Numa moeda típica o primeiro lado, da construção de marca seria a cara, enquanto a coroa mais os números do valor facial se colocariam no outro. Só que ao contrário da moeda, nesta o valor não se encontra minimamente bem repartido pelos seus dois lados.

 

Uma observação ingénua poderia pensar que o lado cru das vendas, da medição do retorno, da resposta imediata, seria o campeão da facturação. Especialmente quando comparado com a fragilidade racional que sustenta o outro lado, com as suas palermices tipo os rebrandings, notoriedades da publicidade e patrocínios sem contexto. Mas não, o lado menos racional da moeda consegue absorver muito mais valor do que a resposta directa.

 

Não parece fazer muito sentido que as empresas, confrontadas com duas formas de gastar o seu dinheiro, uma directamente orientada a resultados e outra essencialmente movida a fé e ilusão prefiram gastar o essencial dos seus orçamentos nas menos seguras. Mas é o que se passa, a nível global, quase sem excepção. Por todo o mundo, do half trillion dollars que é anualmente gasto em publicidade, as indústrias da resposta directa recolhem menos de um quinto.

 

A falida GM gastava até há um par de anos mais dinheiro em publicidade nos EUA (obviamente pouco útil) do que factura o Google a nível global.
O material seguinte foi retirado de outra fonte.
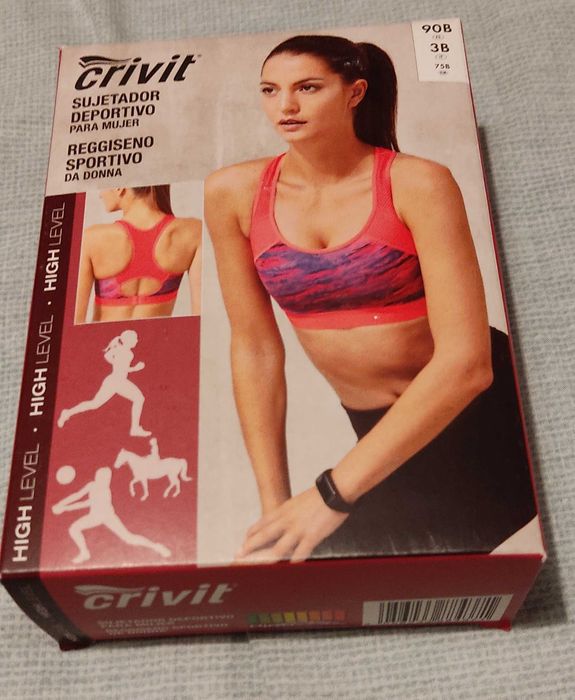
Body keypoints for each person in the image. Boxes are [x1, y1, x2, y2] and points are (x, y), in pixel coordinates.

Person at [204, 35, 536, 563]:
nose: (285, 105)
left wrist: (330, 494)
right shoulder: (232, 193)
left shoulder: (417, 183)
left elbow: (468, 366)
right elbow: (255, 349)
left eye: (307, 88)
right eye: (270, 90)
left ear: (355, 93)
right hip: (381, 439)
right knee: (295, 567)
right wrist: (275, 508)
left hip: (483, 422)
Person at [75, 184, 202, 323]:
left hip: (103, 338)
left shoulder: (92, 239)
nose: (100, 194)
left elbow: (72, 323)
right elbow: (200, 323)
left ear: (119, 187)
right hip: (159, 337)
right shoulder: (193, 232)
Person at [57, 329, 150, 436]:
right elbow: (121, 367)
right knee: (95, 404)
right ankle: (67, 413)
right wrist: (135, 368)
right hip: (115, 381)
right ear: (128, 340)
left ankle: (135, 428)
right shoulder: (126, 353)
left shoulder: (125, 351)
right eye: (135, 338)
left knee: (137, 398)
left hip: (118, 381)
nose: (137, 341)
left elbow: (109, 357)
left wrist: (116, 363)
Mesmo o Google, cuja facturação é basicamente resultado de investimento racional e orientado a resultados, mantém uma estranha fixação em perseguir o dinheiro que os anunciantes gastam em acções de retorno duvidoso.

 

Isto a propósito da constatação pouco inspiradora que uma boa parte das receitas do Google são elas próprias gastos pouco racionais. No caso a colocação a qualquer preço de anúncios em primeiro lugar, apenas para estar e ali ocupar um pretenso espaço. Consta que no UK o record está nas 16 libras por clique na pesquisa “mobile phone”. Sim 16 libras (20 euros) por um mísero clique, de um único indivíduo que fez uma pesquisa banal, uma entre milhões. Um gasto absolutamente sem hipótese de retorno.

 

Diz-se na indústria do Web marketing que há “one million dollar clicks”, respostas a anúncios que geram tanto valor que se poderia ter pago um milhão de dólares por eles e mesmo assim seriam rentáveis. Cliques que acabam em encomendas milionárias de casas para uma cidade inteira, frotas de aviões ou centrais nucleares. Não consta que alguém, alguma vez tenha visto esse clique, mas uma coisa é certa ele não está na palavra telemóvel, nem sequer há valor em ser o primeiro na pesquisa a qualquer custo.

 

Afinal “ser o primeiro” é uma medida sucedânea, intermédia, tal como o são a notoriedade ou as audiências, e quem não percebe que o maior valor da publicidade online está em substituir as medidas intermédias pela medida final (as vendas) está a ver mal o fundo ao tacho.